Hollywood star John Cusack is raising eyebrows today as he lashes into Barack Obama with the question: “Is the president just another Ivy League A–hole shredding civil liberties and due process and sending people to die in some sh-thole for purely political reasons?”
Cusack, who is well-known for his roles in films including “The Sure Thing,” “Better Off Dead” and “Being John Malkovich,” seriously questions Obama in an article published in Truthout:
“Mr. Obama, the Christian president with the Muslim-sounding name, would heed the admonitions of neither religion’s prophets about making war and do what no empire or leader, including Alexander the Great, could do: he would, he assured us ‘get the job done in Afghanistan.’ And so we have our democratic president receiving the Nobel Peace Prize as he sends 30,000 more troops to a ten-year-old conflict in a country that’s been war-torn for 5,000 years.
“Why? We’ll never fully know. Instead, we got a speech that was stone bullsh– and an insult to the very idea of peace.

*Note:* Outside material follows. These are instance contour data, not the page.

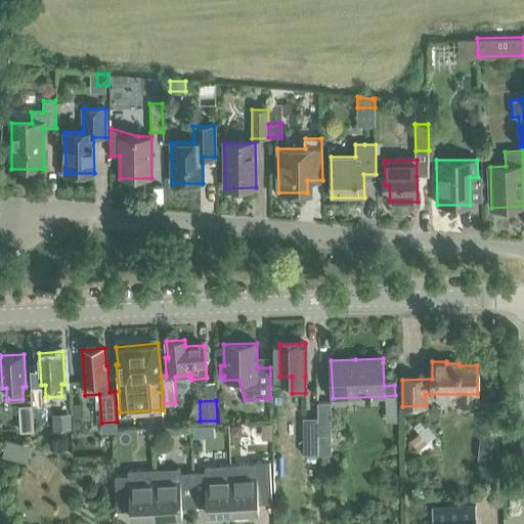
[(332,454),(331,401),(317,401),(317,418),(318,454),(332,454)]
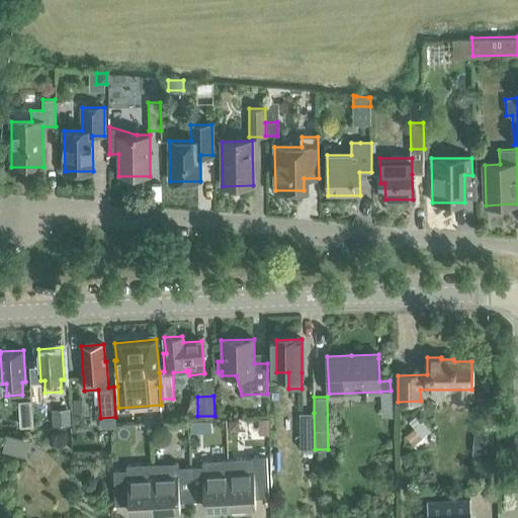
[(33,426),(31,400),(18,401),(20,427),(33,426)]
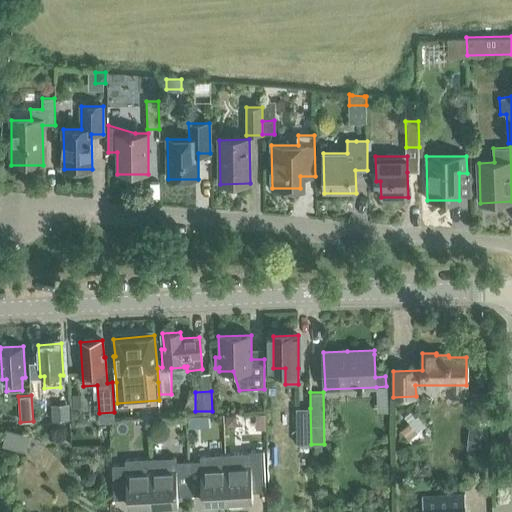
[(51,420),(71,419),(70,403),(50,404),(51,420)]
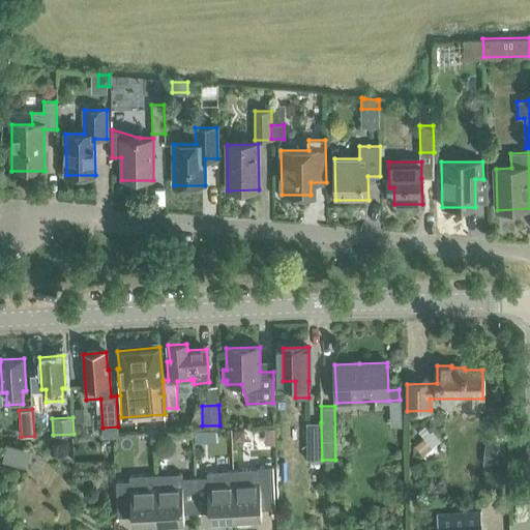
[(307,460),(322,460),(321,422),(306,422),(307,460)]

“We can’t have it both ways. Hope means endless war? Obama has metaphorically pushed all in with the usual international and institutional killers; and in the case of war and peace, literally.
“To sum it up: more war. So thousands die or are maimed; generations of families and veterans are damaged beyond imagination; sons and daughters come home in rubber bags. But he and his satellites get their four more years.”

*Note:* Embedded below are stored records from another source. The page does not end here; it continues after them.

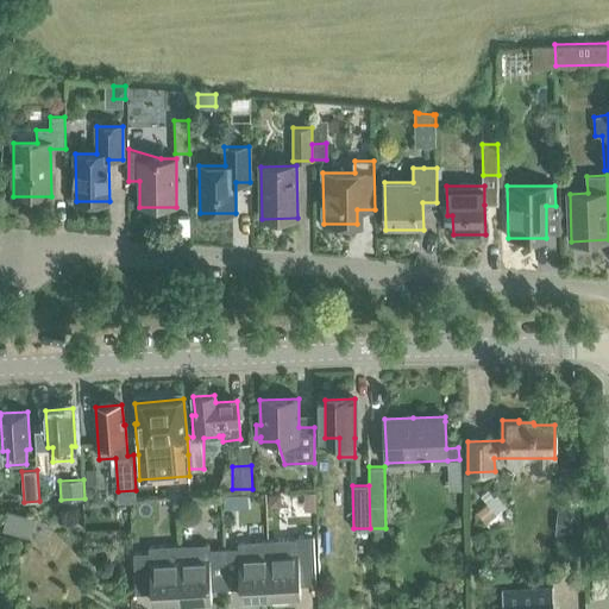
[(280,494),(268,494),(269,507),(275,507),(281,500),(280,494)]
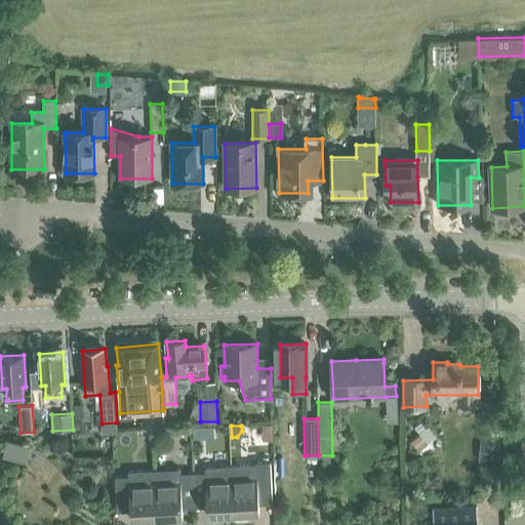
[(201,428),(192,428),(193,438),(201,438),(201,428)]
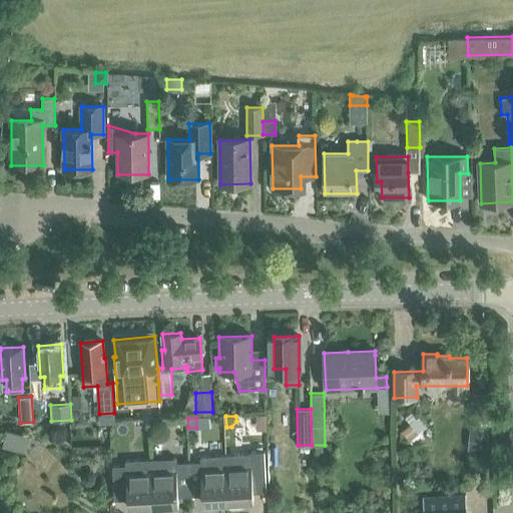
[(470,450),(486,452),(488,430),(473,429),(470,450)]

Cusack also has some criticism for the national news media for complicity with Obama, saying, “Under Obama do we continue to call the thousands of mercenaries in Afghanistan ‘general contractors’ now that Bush is gone? No, we don’t talk about them … not a story anymore. …

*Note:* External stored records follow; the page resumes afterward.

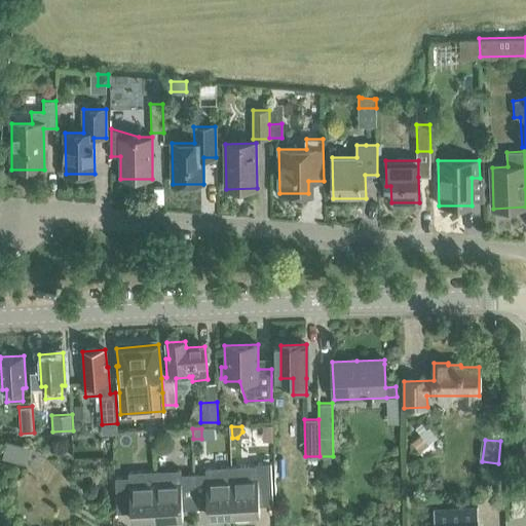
[(5,442),(1,458),(24,464),(28,447),(5,442)]
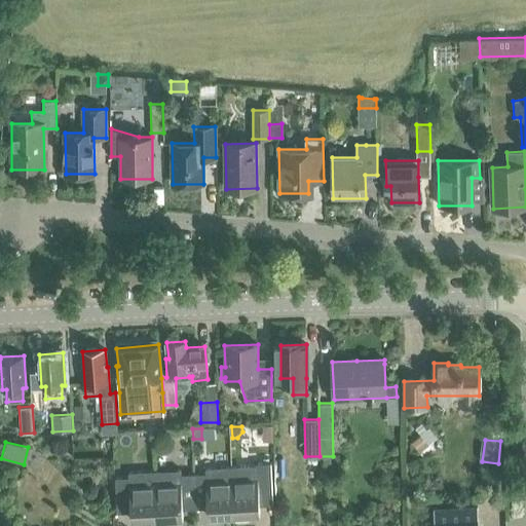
[(256,463),(257,465),(232,466),(234,518),(251,517),(251,514),(260,514),(260,504),(273,504),(271,462),(256,463)]
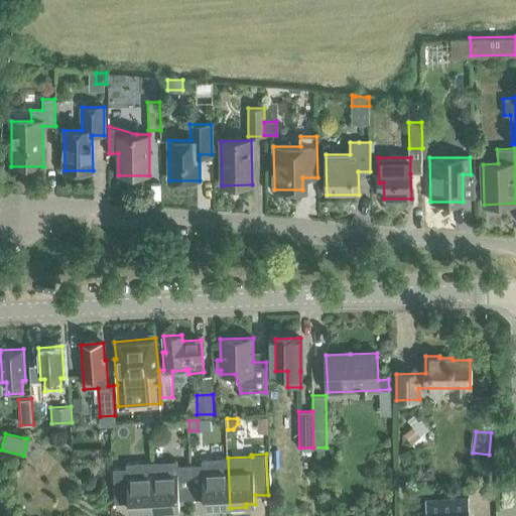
[(228,458),(202,459),(203,464),(189,465),(191,499),(204,498),(205,506),(214,506),(214,509),(230,508),(228,458)]
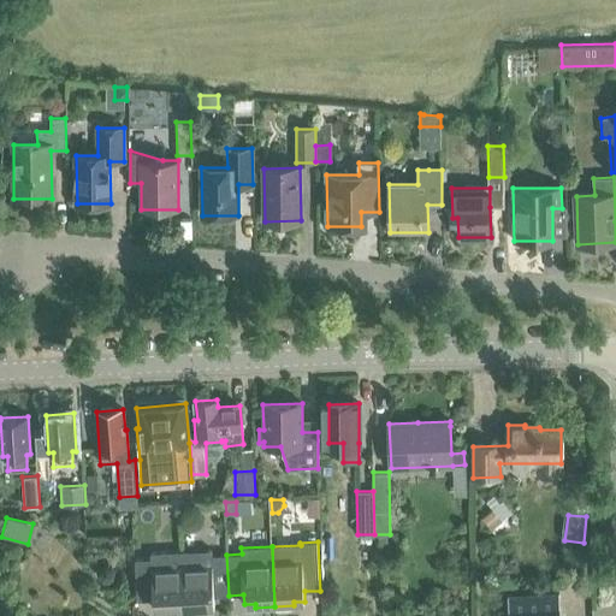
[(212,550),(182,551),(184,611),(203,610),(203,606),(214,606),(214,596),(229,596),(226,555),(212,555),(212,550)]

“There will be a historical record. ‘Change we can believe in’ is not using the other guys’ mob to clean up your own tracks while continuing to feed at the trough. Human nature is human nature, and when people find out they’re being hustled, they will seek revenge, sooner or later, and it will be ugly and savage.
In a country with desperation growing everywhere, everyday – despite the ‘Oh, things are getting better’ press releases – how could one think otherwise?”